SoylentNews
SoylentNews is people
https://soylentnews.org/

Title    Always Use UTF-8 and Always Label Your HTML to Say So
Date    Sunday February 23 2020, @10:30AM
Author    martyb
Topic   
from the dept.
https://soylentnews.org/article.pl?sid=20/02/22/1758201

canopic jug submitted a story which was the inspiration for:

Helsinki-based software developer, Henri Sivonen, has written a pair of blog posts about UTF-8; why it should be used and how to inform the user agent when it is used.

The first blog post explains problems that can arise when UTF-8 is used without explicitly stating so. Here is a short selection from Why Supporting Unlabeled UTF-8 in HTML on the Web Would Be Problematic:

UTF-8 has won. Yet, Web authors have to opt in to having browsers treat HTML as UTF-8 instead of the browsers Just Doing the Right Thing by default. Why?

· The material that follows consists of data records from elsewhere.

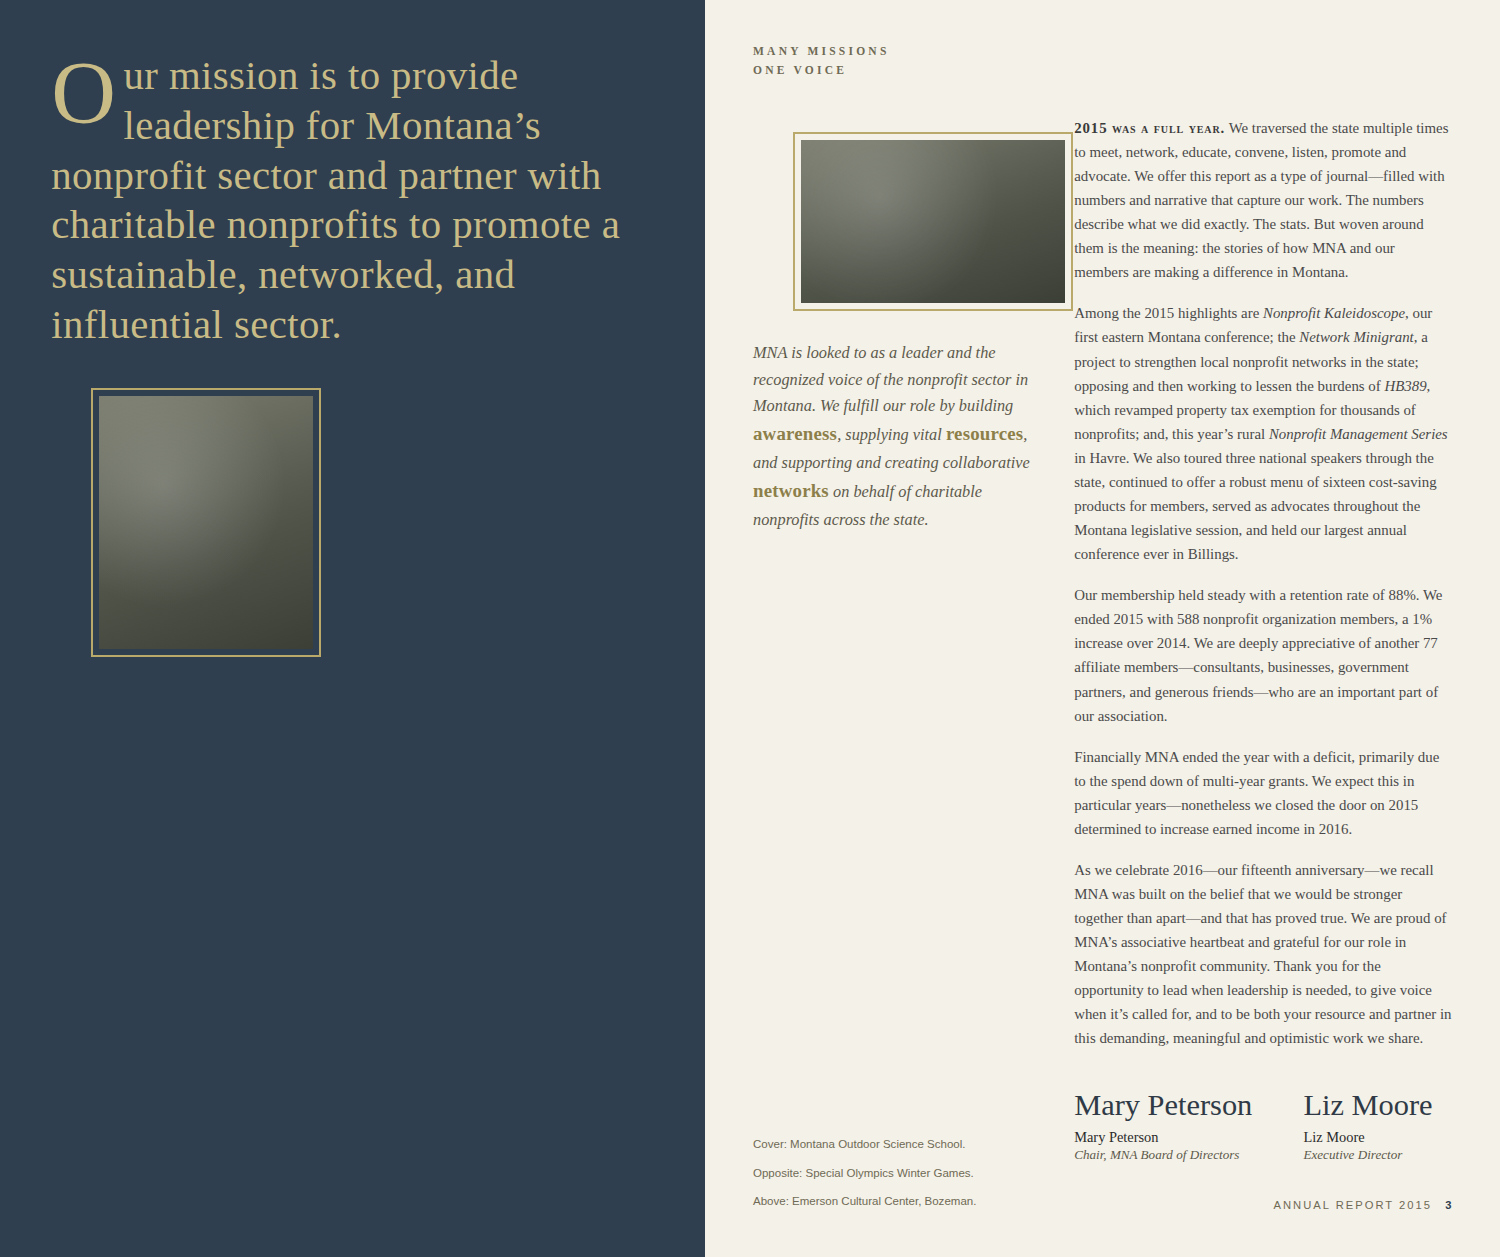O ur mission is to provide leadership for Montana’s nonprofit sector and partner with charitable non­profits to promote a sustainable, networked, and influential sector.
Many Missions
One Voice
MNA is looked to as a leader and the recognized voice of the nonprofit sector in Montana. We fulfill our role by building awareness, supplying vital resources, and supporting and creating collaborative networks on behalf of charitable nonprofits across the state.
Cover: Montana Outdoor Science School.
Opposite: Special Olympics Winter Games.
Above: Emerson Cultural Center, Bozeman.
2015 was a full year. We traversed the state multiple times to meet, network, educate, convene, listen, promote and advocate. We offer this report as a type of journal—filled with numbers and narrative that capture our work. The numbers describe what we did exactly. The stats. But woven around them is the meaning: the stories of how MNA and our members are making a difference in Montana.
Among the 2015 highlights are Nonprofit Kaleidoscope, our first eastern Montana conference; the Network Minigrant, a project to strengthen local nonprofit networks in the state; opposing and then working to lessen the burdens of HB389, which revamped property tax exemption for thousands of nonprofits; and, this year’s rural Nonprofit Management Series in Havre. We also toured three national speakers through the state, continued to offer a robust menu of sixteen cost-saving products for members, served as advocates throughout the Montana legislative session, and held our largest annual conference ever in Billings.
Our membership held steady with a retention rate of 88%. We ended 2015 with 588 nonprofit organization members, a 1% increase over 2014. We are deeply appreciative of another 77 affiliate members—consultants, businesses, government partners, and generous friends—who are an important part of our association.
Financially MNA ended the year with a deficit, primarily due to the spend down of multi-year grants. We expect this in particular years—nonetheless we closed the door on 2015 determined to increase earned income in 2016.
As we celebrate 2016—our fifteenth anniversary—we recall MNA was built on the belief that we would be stronger together than apart—and that has proved true. We are proud of MNA’s associative heartbeat and grateful for our role in Montana’s nonprofit community. Thank you for the opportunity to lead when leadership is needed, to give voice when it’s called for, and to be both your resource and partner in this demanding, meaningful and optimistic work we share.
Mary Peterson
Mary Peterson
Chair, MNA Board of Directors
Liz Moore
Liz Moore
Executive Director
Annual Report 2015 3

I'm writing this down in comprehensive form, because otherwise I will keep rewriting unsatisfactory partial explanations repeatedly as bug comments again and again. For more on how to label, see another writeup.

Legacy Content Won't Be Opting Out

First of all, there is the "Support Existing Content" design principle. Browsers can't just default to UTF-8 and have HTML documents encoded in legacy encodings opt out of UTF-8, because there is unlabeled legacy content, and we can't realistically expect the legacy content to be actively maintained to add opt-outs now. If we are to keep supporting such legacy content, the assumption we have to start with is that unlabeled content could be in a legacy encoding.

In this regard, <meta charset=utf-8> is just like <!DOCTYPE html> and <meta name="viewport" content="width=device-width, initial-scale=1">. Everyone wants newly-authored content to use UTF-8, the No-Quirks Mode (better known as the Standards Mode), and to work well on small screens. Yet, every single newly-authored HTML document has to explicitly opt in to all three, since it isn't realistic to get all legacy pages to opt out.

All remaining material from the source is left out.